Implementation:Bitsandbytes foundation Bitsandbytes Backend Quantization Tables
| Knowledge Sources | |
|---|---|
| Domains | Quantization, Backend_Infrastructure |
| Last Updated | 2026-02-07 13:31 GMT |
Overview
Shared backend utilities providing NF4 and FP4 quantization lookup tables, Triton availability detection, and Gaudi software version detection used by CPU and XPU backends.
Description
This module provides infrastructure shared across non-CUDA backends. The NF4 quantization table contains 16 float values derived from normal distribution quantiles (as described in the QLoRA paper), mapping 4-bit indices to their dequantized float values. The FP4 quantization table contains 16 float values representing the FP4 data type mapping. These tables are placed on XPU if available, otherwise CPU. The module also provides get_gaudi_sw_version() for detecting Habana Gaudi software versions and a triton_available flag.
Usage
These tables are used by the CPU and XPU backends for 4-bit dequantization lookup. The CODE dictionary provides a unified interface for selecting the quantization table by name ("nf4" or "fp4").
Code Reference
Source Location
- Repository: bitsandbytes
- File: bitsandbytes/backends/utils.py
- Lines: 1-84
Signature
_NF4_QUANT_TABLE = torch.tensor([
-1.0, -0.6962, -0.5251, -0.3949, -0.2844, -0.1848,
-0.0911, 0.0, 0.0796, 0.1609, 0.2461, 0.3379,
0.4407, 0.5626, 0.7230, 1.0,
], dtype=torch.float32)
_FP4_QUANT_TABLE = torch.tensor([...], dtype=torch.float32)

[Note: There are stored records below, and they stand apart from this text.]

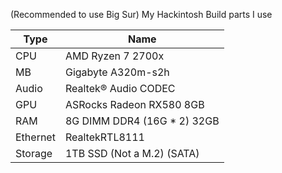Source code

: (Recommended to use Big Sur)
My Hackintosh Build parts I use

| Type                 | Name                              |
|----------------------|-----------------------------------|
| CPU                  | AMD Ryzen 7 2700x                 |
| MB                   | Gigabyte A320m-s2h                |
| Audio                | Realtek® Audio CODEC              |
| GPU                  | ASRocks Radeon RX580 8GB          |
| RAM                  | 8G DIMM DDR4 (16G * 2) 32GB       |
| Ethernet             | RealtekRTL8111                    |
| Storage              | 1TB SSD (Not a M.2) (SATA)        |

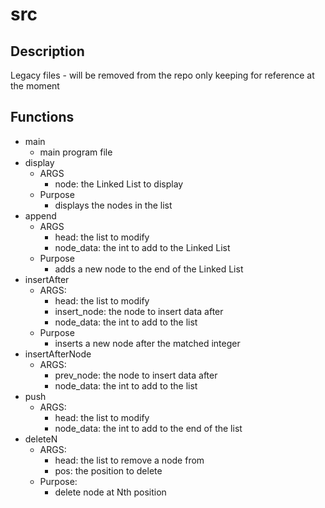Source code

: # src

## Description

Legacy files - will be removed from the repo
only keeping for reference at the moment

## Functions

- main
  - main program file
- display
  - ARGS
    - node: the Linked List to display
  - Purpose
    - displays the nodes in the list
- append
  - ARGS
    - head: the list to modify
    - node_data: the int to add to the Linked List
  - Purpose
    - adds a new node to the end of the Linked List
- insertAfter
  - ARGS:
    - head: the list to modify
    - insert_node: the node to insert data after
    - node_data: the int to add to the list
  - Purpose
    - inserts a new node after the matched integer
- insertAfterNode
  - ARGS:
    - prev_node: the node to insert data after
    - node_data: the int to add to the list
- push
  - ARGS:
    - head: the list to modify
    - node_data: the int to add to the end of the list
- deleteN
  - ARGS:
    - head: the list to remove a node from
    - pos: the position to delete
  - Purpose:
    - delete node at Nth position

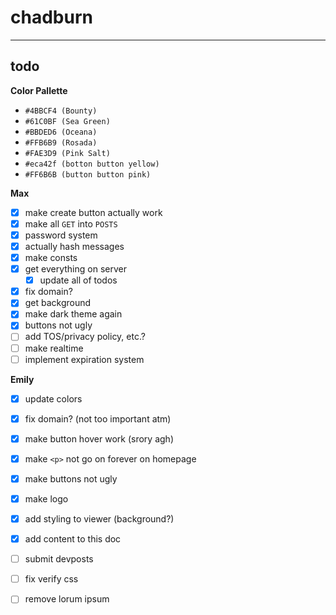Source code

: # chadburn




---

## todo

**Color Pallette**
- `#4BBCF4 (Bounty)`
- `#61C0BF (Sea Green)`
- `#BBDED6 (Oceana)`
- `#FFB6B9 (Rosada)`
- `#FAE3D9 (Pink Salt)`
- `#eca42f (botton button yellow)`
- `#FF6B6B (button button pink)`


**Max**
- [x] make create button actually work
- [x] make all `GET` into `POSTS`
- [x] password system
- [x] actually hash messages
- [x] make consts
- [x] get everything on server
    - [x] update all of todos
- [x] fix domain?
- [x] get background
- [x] make dark theme again
- [x] buttons not ugly
- [ ] add TOS/privacy policy, etc.?
- [ ] make realtime
- [ ] implement expiration system

**Emily**
- [x] update colors
- [x] fix domain? (not too important atm)
- [x] make button hover work (srory agh)
- [x] make `<p>`  not go on forever on homepage
- [x] make buttons not ugly
- [x] make logo
- [x] add styling to viewer (background?)
- [x] add content to this doc
- [ ] submit devposts
- [ ] fix verify css
- [ ] remove lorum ipsum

CODE = {"nf4": _NF4_QUANT_TABLE, "fp4": _FP4_QUANT_TABLE}
def get_gaudi_sw_version() -> Optional[version.Version]:
"""Returns installed Gaudi SW version or None."""
GAUDI_SW_VER = get_gaudi_sw_version()
Import
from bitsandbytes.backends.utils import CODE, GAUDI_SW_VER, triton_available
I/O Contract
Inputs
| Name | Type | Required | Description |
|---|---|---|---|
| quant_type | str | Yes | Key into CODE dict: "nf4" or "fp4" |
Outputs
| Name | Type | Description |
|---|---|---|
| CODE[quant_type] | torch.Tensor | 16-element float32 lookup table mapping 4-bit codes to float values |
| GAUDI_SW_VER | Optional[Version] | Installed Habana Gaudi SW version or None |
| triton_available | bool | Whether Triton is importable |
Usage Examples
Using Quantization Tables
from bitsandbytes.backends.utils import CODE
# Get the NF4 lookup table
nf4_table = CODE["nf4"]
# Dequantize a 4-bit code: index 15 -> 1.0, index 0 -> -1.0
dequantized_val = nf4_table[15] # 1.0